Flagging Down the Double E’s is an email newsletter exploring Dylan shows of yesteryear. If you’ve found this article online or someone forwarded you the email, subscribe here to get a new entry delivered to your inbox every week:
Today’s guest newsletter comes from Adam Selzer, who previously wrote about a 1999 show and a 2001 show. An author and historian, Adam’s been hosting weekly “Time Travel Pub Crawls” - historical tours of cool places (the Gaslight Cafe last week) with themed cocktails and live musical performances - on Facebook Live.
Dylan never seems to have finished “Enough Is Enough,” the song he premiered in Rome on June 21, 1984. The song kept coming up on the ‘84 tour, but the lyrics changed nightly and sound half-formed. But one line sticks out in every version I’ve heard: “I’d rather be lucky than rich.”
That’s a good line - reminds me of “When you ain’t got nothin’, you got nothin’ to lose,” in that both of them sound like something a character in an Indiana Jones movie might say.
But as Bob just noted in his New York Times interview, without John Williams’ score, Indiana Jones wouldn’t be much of a movie. And without the right music, “Enough Is Enough” wouldn’t be much of a song, no matter how the rest of the lyrics panned out. In the live ‘84 outings, it’s a pretty generic ‘80s update on ‘50s rock n roll structures.
This Rome ‘84 show was probably great fun to attend. A live premiere of a new song, first “Desolation Row” in a decade, and a howling “Every Grain of Sand.” But the band on this tour was described by Paul Williams as “acceptable generic stadium rock,” which is just about right. Dylan sings with a lot of energy, but the songs all bleed into each other and never seem to acquire an identity of their own.
One interesting thing about Dylan’s first tours after a new album is recorded is that we get to see how older songs might have sounded on it. In 1966 shows, we get a glimpse of how “One Too Many Mornings” would have sounded on Blonde on Blonde. In 1975, we see how “Hard Rain” would work as a Desire track. In 2001, I heard a “Visions of Johanna” that sounded like it might have fit on Love and Theft. Here, we get to see what all of the old chestnuts would sound like as ‘80s stadium rock.
And they generally sound fine, really, but “Just Like a Woman” feels no different, stylistically, from “Highway 61” or “Jokerman.” There’s little connection between the lyrics and the music.

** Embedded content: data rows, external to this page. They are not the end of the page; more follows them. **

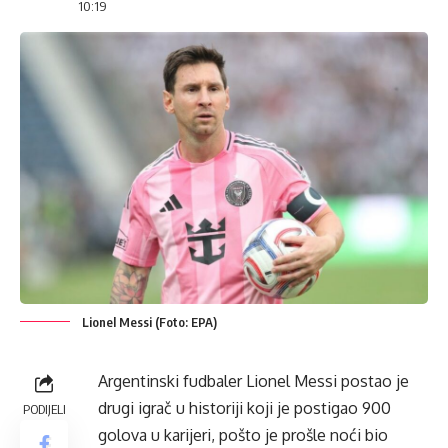
10:19
Lionel Messi (Foto: EPA)
Argentinski fudbaler Lionel Messi postao je
drugi igrač u historiji koji je postigao 900
PODIJELI
golova u karijeri, pošto je prošle noći bio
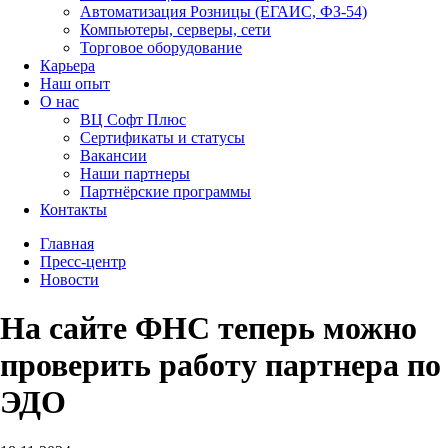
Автоматизация Розницы (ЕГАИС, ФЗ-54)
Компьютеры, серверы, сети
Торговое оборудование
Карьера
Наш опыт
О нас
ВЦ Софт Плюс
Сертификаты и статусы
Вакансии
Наши партнеры
Партнёрские программы
Контакты
Главная
Пресс-центр
Новости
На сайте ФНС теперь можно
проверить работу партнера по
ЭДО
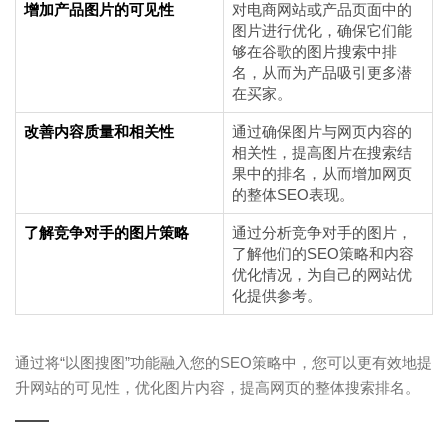
增加产品图片的可见性
对电商网站或产品页面中的
图片进行优化，确保它们能
够在谷歌的图片搜索中排
名，从而为产品吸引更多潜
在买家。
改善内容质量和相关性
通过确保图片与网页内容的
相关性，提高图片在搜索结
果中的排名，从而增加网页
的整体SEO表现。
了解竞争对手的图片策略
通过分析竞争对手的图片，
了解他们的SEO策略和内容
优化情况，为自己的网站优
化提供参考。
通过将“以图搜图”功能融入您的SEO策略中，您可以更有效地提
升网站的可见性，优化图片内容，提高网页的整体搜索排名。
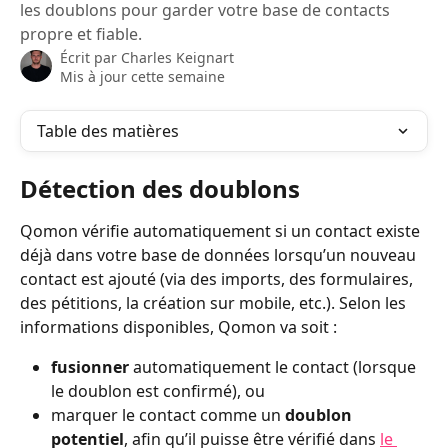
les doublons pour garder votre base de contacts
propre et fiable.
Écrit par
Charles Keignart
Mis à jour cette semaine
Table des matières
Détection des doublons
Qomon vérifie automatiquement si un contact existe 
déjà dans votre base de données lorsqu’un nouveau 
contact est ajouté (via des imports, des formulaires, 
des pétitions, la création sur mobile, etc.). Selon les 
informations disponibles, Qomon va soit :
fusionner
 automatiquement le contact (lorsque 
le doublon est confirmé), ou
marquer le contact comme un 
doublon 
potentiel
, afin qu’il puisse être vérifié dans 
le 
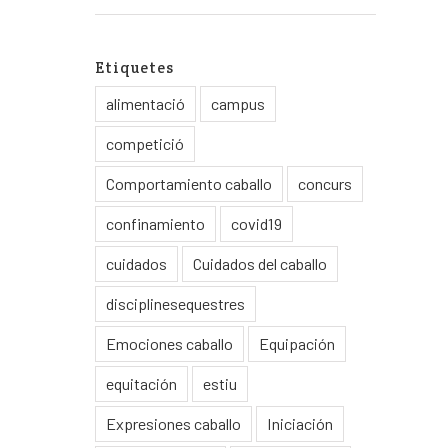
Etiquetes
alimentació
campus
competició
Comportamiento caballo
concurs
confinamiento
covid19
cuidados
Cuidados del caballo
disciplinesequestres
Emociones caballo
Equipación
equitación
estiu
Expresiones caballo
Iniciación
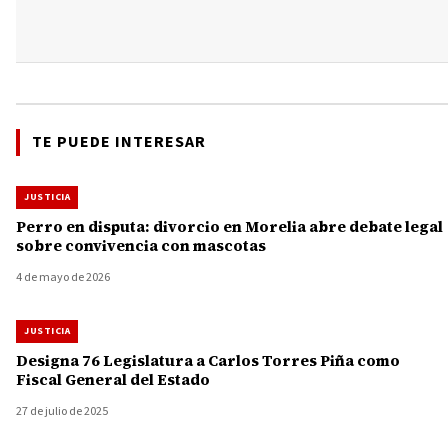
TE PUEDE INTERESAR
JUSTICIA
Perro en disputa: divorcio en Morelia abre debate legal
sobre convivencia con mascotas
4 de mayo de 2026
JUSTICIA
Designa 76 Legislatura a Carlos Torres Piña como
Fiscal General del Estado
27 de julio de 2025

The arena rock take on “Every Grain of Sand” could just about work if the band was doing anything more interesting behind it, or interacting with Dylan at all. Vocally, I’m reminded of ‘66. But this group was not The Band by any stretch, and Dylan’s howling might be less about inspiration and more about trying to project himself to the back row of an enormous arena. It’s hard not to think that it would be an ideal song to slow things down a bit, something the ‘84 shows often desperately needed.

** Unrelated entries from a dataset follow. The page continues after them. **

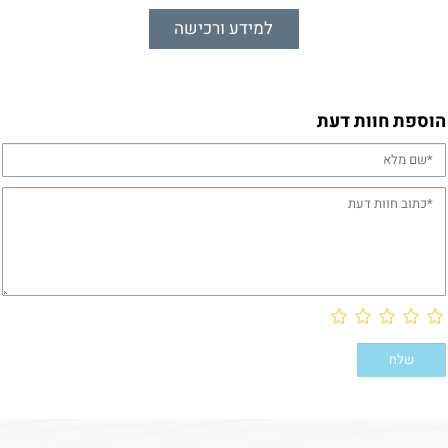
למידע ורכישה
הוספת חוות דעת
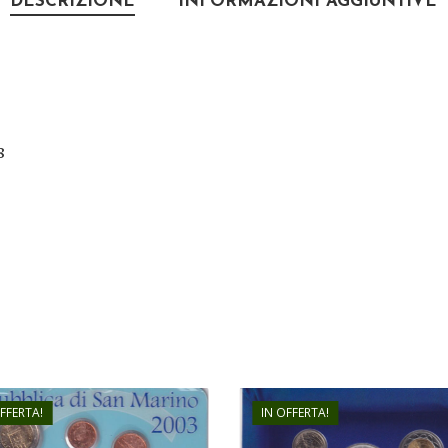
DESCRIZIONE
INFORMAZIONI AGGIUNTIVE
8
OFFERTA!
IN OFFERTA!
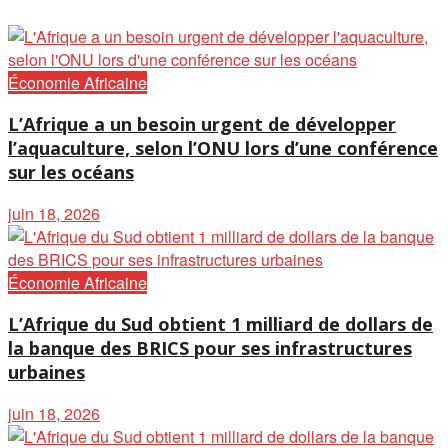
Économie Africaine
L’Afrique a un besoin urgent de développer
l’aquaculture, selon l’ONU lors d’une conférence
sur les océans
juin 18, 2026
Économie Africaine
L’Afrique du Sud obtient 1 milliard de dollars de
la banque des BRICS pour ses infrastructures
urbaines
juin 18, 2026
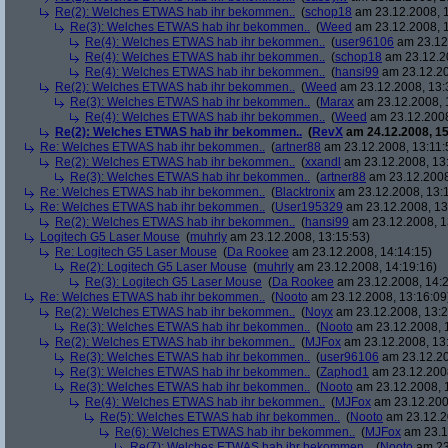
Re(2): Welches ETWAS hab ihr bekommen..
(
schop18
am 23.12.2008, 1
Re(3): Welches ETWAS hab ihr bekommen..
(
Weed
am 23.12.2008, 1
Re(4): Welches ETWAS hab ihr bekommen..
(
user96106
am 23.12.
Re(4): Welches ETWAS hab ihr bekommen..
(
schop18
am 23.12.20
Re(4): Welches ETWAS hab ihr bekommen..
(
hansi99
am 23.12.20
Re(2): Welches ETWAS hab ihr bekommen..
(
Weed
am 23.12.2008, 13:
Re(3): Welches ETWAS hab ihr bekommen..
(
Marax
am 23.12.2008, 
Re(4): Welches ETWAS hab ihr bekommen..
(
Weed
am 23.12.2008
Re(2): Welches ETWAS hab ihr bekommen..
(
RevX
am 24.12.2008, 15
Re: Welches ETWAS hab ihr bekommen..
(
artner88
am 23.12.2008, 13:11:
Re(2): Welches ETWAS hab ihr bekommen..
(
xxandl
am 23.12.2008, 13
Re(3): Welches ETWAS hab ihr bekommen..
(
artner88
am 23.12.2008
Re: Welches ETWAS hab ihr bekommen..
(
Blacktronix
am 23.12.2008, 13:
Re: Welches ETWAS hab ihr bekommen..
(
User195329
am 23.12.2008, 13
Re(2): Welches ETWAS hab ihr bekommen..
(
hansi99
am 23.12.2008, 1
Logitech G5 Laser Mouse
(
muhrly
am 23.12.2008, 13:15:53)
Re: Logitech G5 Laser Mouse
(
Da Rookee
am 23.12.2008, 14:14:15)
Re(2): Logitech G5 Laser Mouse
(
muhrly
am 23.12.2008, 14:19:16)
Re(3): Logitech G5 Laser Mouse
(
Da Rookee
am 23.12.2008, 14:2
Re: Welches ETWAS hab ihr bekommen..
(
Nooto
am 23.12.2008, 13:16:09
Re(2): Welches ETWAS hab ihr bekommen..
(
Noyx
am 23.12.2008, 13:2
Re(3): Welches ETWAS hab ihr bekommen..
(
Nooto
am 23.12.2008, 
Re(2): Welches ETWAS hab ihr bekommen..
(
MJFox
am 23.12.2008, 13
Re(3): Welches ETWAS hab ihr bekommen..
(
user96106
am 23.12.20
Re(3): Welches ETWAS hab ihr bekommen..
(
Zaphod1
am 23.12.2008
Re(3): Welches ETWAS hab ihr bekommen..
(
Nooto
am 23.12.2008, 
Re(4): Welches ETWAS hab ihr bekommen..
(
MJFox
am 23.12.200
Re(5): Welches ETWAS hab ihr bekommen..
(
Nooto
am 23.12.2
Re(6): Welches ETWAS hab ihr bekommen..
(
MJFox
am 23.1
Re(7): Welches ETWAS hab ihr bekommen..
(
Nooto
am 23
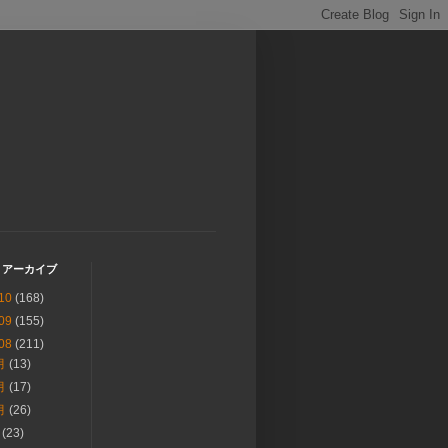
 アーカイブ
10
(168)
09
(155)
08
(211)
月
(13)
月
(17)
月
(26)
月
(23)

On this tour, even the acoustic set feels shouted out and high-octane. Sometimes he managed to find a balance on this tour - that Paris take on “Tangled” - but that never quite happens on the Rome tape.
I’d say that the songs simply lack atmosphere, but that’s probably unfair; they just lack an atmosphere that translates outside of the venue at which they were played. All in all, I’m sure it was a great show to see, but it was performed for a large arena audience, not for a guy in his living room or driving in his car.
But there’s no need for me to be pushing it. Even if it was one of those “You’ve got to hear this tape” shows — surely you’re not done with Rough and Rowdy Ways this week, right?